Publikation
Hashtag Processing for Enhanced Clustering of Tweets
Dagmar Gromann; Thierry Declerck
In: Galia Angelova; Kalina Bontcheva; Ruslan Mitkov; Ivelina Nikolova; Irina Temnikova (Hrsg.). Proceedings of the INTERNATIONAL CONFERENCE RECENT ADVANCES IN NATURAL LANGUAGE PROCESSING 2017. Recent Advances in Natural Language Processing (RANLP-17), September 2-8, Varna, Bulgaria, ISBN ISSN 1313-8502, INCOMA Ltd, Shoumen, Bulgaria, 9/2017.
Zusammenfassung
Rich data provided by tweets have been analyzed, clustered, and explored in a variety
of studies. Typically those studies focus on named entity recognition, entity
linking, and entity disambiguation or clustering.Tweets and hashtags are generally
analyzed on sentential or word level but not on a compositional level of concatenated
words.
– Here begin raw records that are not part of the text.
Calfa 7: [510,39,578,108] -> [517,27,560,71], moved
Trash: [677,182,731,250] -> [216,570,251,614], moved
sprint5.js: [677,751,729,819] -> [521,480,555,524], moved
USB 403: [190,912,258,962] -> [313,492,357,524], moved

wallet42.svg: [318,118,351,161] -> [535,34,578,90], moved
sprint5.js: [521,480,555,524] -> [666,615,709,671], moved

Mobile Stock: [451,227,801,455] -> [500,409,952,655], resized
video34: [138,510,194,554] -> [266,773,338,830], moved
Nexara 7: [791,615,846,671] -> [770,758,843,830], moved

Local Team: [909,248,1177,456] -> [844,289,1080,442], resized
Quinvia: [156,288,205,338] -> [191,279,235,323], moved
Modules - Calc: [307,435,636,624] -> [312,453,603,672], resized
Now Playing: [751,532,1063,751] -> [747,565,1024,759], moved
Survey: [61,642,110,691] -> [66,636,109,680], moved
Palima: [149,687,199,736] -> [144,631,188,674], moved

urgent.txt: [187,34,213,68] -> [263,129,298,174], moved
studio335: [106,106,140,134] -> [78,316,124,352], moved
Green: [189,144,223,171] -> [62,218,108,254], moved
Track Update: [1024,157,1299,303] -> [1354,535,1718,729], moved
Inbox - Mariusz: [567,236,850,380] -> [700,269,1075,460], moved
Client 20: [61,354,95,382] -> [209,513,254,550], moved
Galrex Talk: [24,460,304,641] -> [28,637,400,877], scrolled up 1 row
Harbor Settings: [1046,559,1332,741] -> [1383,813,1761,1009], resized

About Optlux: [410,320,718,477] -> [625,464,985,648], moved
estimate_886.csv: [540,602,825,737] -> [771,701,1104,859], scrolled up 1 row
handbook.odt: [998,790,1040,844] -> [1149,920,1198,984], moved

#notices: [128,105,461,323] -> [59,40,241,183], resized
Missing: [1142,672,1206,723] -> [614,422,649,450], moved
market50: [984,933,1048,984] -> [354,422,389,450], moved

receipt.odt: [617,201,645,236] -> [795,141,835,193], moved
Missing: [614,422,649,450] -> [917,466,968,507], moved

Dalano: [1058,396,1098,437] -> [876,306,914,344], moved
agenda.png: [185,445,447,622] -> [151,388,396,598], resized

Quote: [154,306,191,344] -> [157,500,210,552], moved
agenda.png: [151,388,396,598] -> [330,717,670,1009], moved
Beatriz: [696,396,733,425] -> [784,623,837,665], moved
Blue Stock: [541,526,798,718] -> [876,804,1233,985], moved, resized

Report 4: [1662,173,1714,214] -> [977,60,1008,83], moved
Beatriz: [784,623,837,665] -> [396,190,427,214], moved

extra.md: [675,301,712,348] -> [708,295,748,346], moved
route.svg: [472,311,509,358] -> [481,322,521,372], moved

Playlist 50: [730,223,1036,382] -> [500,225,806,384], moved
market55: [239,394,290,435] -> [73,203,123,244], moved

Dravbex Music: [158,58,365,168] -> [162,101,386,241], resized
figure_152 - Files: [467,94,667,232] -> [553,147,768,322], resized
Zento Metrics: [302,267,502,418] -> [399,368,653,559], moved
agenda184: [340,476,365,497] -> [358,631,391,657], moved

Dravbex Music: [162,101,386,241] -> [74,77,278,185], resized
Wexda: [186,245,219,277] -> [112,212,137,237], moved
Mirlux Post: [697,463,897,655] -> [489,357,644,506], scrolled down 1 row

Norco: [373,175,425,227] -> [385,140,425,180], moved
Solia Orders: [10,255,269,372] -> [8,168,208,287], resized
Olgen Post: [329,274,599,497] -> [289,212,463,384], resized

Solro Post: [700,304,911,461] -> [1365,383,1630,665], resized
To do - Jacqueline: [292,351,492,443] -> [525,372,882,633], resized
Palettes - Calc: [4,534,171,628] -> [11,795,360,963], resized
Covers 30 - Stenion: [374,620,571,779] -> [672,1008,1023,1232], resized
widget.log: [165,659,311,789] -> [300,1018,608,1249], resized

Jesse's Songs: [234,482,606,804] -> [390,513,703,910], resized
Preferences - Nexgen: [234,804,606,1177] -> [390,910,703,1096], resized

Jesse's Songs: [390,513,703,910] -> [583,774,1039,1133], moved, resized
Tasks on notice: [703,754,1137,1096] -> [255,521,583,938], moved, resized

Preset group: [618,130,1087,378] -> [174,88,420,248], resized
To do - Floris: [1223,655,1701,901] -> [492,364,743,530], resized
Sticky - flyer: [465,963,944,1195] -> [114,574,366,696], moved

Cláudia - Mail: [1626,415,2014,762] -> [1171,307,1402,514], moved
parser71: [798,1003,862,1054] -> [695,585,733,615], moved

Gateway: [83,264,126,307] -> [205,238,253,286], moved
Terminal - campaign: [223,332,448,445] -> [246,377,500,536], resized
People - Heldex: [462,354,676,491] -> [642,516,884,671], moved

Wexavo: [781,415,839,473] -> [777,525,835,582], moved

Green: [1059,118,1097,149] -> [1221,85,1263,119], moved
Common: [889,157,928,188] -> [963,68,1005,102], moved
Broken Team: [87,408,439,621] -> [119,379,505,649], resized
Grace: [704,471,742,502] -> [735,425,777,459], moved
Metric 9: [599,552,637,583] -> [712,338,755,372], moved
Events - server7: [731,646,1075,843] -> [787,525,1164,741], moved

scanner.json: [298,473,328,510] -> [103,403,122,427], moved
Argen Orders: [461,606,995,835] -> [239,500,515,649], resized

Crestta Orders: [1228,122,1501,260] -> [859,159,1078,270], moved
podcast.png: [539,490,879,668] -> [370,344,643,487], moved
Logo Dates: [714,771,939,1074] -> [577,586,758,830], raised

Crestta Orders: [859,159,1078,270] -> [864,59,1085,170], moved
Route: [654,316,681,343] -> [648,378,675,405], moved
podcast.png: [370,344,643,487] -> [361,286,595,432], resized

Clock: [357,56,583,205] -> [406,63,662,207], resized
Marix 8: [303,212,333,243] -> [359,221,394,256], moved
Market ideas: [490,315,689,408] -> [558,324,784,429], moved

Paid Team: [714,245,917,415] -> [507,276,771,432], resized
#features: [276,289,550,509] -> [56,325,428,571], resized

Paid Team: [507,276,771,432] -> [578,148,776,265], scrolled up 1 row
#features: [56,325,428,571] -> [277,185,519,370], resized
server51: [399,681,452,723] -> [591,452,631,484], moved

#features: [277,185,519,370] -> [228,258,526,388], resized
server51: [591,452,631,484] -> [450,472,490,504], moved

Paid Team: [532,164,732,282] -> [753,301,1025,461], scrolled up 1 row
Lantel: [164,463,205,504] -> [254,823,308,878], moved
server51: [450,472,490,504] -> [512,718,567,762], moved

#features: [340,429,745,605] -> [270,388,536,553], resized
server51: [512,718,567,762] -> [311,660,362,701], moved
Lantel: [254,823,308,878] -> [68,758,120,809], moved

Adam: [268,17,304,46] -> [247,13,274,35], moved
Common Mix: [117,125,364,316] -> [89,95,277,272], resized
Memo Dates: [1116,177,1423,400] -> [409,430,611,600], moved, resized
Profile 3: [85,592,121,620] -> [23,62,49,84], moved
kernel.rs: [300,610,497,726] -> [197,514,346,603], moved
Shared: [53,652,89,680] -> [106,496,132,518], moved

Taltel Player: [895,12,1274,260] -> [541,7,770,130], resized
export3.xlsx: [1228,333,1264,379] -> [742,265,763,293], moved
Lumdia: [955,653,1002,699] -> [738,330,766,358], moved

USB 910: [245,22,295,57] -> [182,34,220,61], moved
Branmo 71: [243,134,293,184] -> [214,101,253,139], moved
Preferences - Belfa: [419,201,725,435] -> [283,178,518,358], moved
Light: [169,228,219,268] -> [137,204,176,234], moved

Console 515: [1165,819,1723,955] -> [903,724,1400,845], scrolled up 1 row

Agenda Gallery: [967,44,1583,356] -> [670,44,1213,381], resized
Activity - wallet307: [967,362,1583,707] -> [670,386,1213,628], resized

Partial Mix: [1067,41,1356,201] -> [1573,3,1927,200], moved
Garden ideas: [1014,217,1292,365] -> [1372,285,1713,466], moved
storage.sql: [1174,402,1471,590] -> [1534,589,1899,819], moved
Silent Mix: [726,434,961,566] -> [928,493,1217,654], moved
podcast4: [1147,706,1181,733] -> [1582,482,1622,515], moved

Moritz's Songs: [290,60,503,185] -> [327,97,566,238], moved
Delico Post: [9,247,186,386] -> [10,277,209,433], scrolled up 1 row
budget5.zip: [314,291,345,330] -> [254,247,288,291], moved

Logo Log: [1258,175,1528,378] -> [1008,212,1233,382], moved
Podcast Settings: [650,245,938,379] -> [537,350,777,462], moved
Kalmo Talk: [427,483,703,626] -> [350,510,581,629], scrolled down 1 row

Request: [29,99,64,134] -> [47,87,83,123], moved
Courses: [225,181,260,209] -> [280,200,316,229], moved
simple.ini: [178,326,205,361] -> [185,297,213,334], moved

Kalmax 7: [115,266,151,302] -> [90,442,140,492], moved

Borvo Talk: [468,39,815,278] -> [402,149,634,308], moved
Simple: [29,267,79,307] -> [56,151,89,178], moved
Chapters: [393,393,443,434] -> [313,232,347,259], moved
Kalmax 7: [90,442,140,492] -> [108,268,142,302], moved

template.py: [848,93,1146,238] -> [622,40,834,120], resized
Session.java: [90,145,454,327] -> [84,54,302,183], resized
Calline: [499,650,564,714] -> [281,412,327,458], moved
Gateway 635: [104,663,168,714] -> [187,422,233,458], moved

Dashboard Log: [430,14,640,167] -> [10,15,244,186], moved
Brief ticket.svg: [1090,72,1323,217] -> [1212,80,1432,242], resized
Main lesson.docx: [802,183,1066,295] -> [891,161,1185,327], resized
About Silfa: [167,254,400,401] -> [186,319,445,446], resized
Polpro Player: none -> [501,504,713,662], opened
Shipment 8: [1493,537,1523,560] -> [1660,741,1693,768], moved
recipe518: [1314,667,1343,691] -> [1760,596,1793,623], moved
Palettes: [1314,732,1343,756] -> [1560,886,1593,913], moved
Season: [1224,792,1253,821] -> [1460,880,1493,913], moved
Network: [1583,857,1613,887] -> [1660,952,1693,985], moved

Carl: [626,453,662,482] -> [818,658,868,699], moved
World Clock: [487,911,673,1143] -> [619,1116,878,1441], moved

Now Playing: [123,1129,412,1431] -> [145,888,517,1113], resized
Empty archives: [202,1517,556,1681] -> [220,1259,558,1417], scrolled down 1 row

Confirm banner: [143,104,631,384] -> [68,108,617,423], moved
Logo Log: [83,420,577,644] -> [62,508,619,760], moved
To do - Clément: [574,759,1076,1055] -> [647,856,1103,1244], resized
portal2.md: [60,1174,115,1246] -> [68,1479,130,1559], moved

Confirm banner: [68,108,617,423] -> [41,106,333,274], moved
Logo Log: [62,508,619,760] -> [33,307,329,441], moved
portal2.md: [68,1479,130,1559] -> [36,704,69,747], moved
We propose an approach for a closer analysis of compounds in hashtags,
and in the long run also of other types of text sequences in tweets, in order to
enhance the clustering of such text documents. Hashtags have been used before as
primary topic indicators to cluster tweets, however, their segmentation and its effect
on clustering results have not been investigated to the best of our knowledge. Our results
with a standard dataset from the Text REtrieval Conference (TREC) show that
segmented and harmonized hashtags positively impact effective clustering.